* TASK DETAILS: Starting at the line that contains "- От разорения к возрождению. В" and ending at the line that contains "proches de Boesenbiesen", write those lines of the data out as a numbered list, skipping any blank lines.
DATA FOR THIS TASK below:
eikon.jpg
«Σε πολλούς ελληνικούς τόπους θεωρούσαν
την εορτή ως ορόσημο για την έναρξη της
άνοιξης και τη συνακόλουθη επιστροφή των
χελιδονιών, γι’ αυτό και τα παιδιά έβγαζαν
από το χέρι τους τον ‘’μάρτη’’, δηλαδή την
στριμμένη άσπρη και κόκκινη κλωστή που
End of DATA FOR THIS TASK.
DATA FOR THIS TASK below:
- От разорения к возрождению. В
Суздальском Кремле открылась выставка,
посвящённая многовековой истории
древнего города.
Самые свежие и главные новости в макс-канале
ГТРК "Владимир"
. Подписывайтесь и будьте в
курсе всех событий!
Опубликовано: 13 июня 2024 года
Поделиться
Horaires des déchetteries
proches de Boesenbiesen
End of DATA FOR THIS TASK.
* ANSWER BELOW:
1. - От разорения к возрождению. В
2. Суздальском Кремле открылась выставка,
3. посвящённая многовековой истории
4. древнего города.
5. Самые свежие и главные новости в макс-канале
6. ГТРК "Владимир"
7. . Подписывайтесь и будьте в
8. курсе всех событий!
9. Опубликовано: 13 июня 2024 года
10. Поделиться
11. Horaires des déchetteries
12. proches de Boesenbiesen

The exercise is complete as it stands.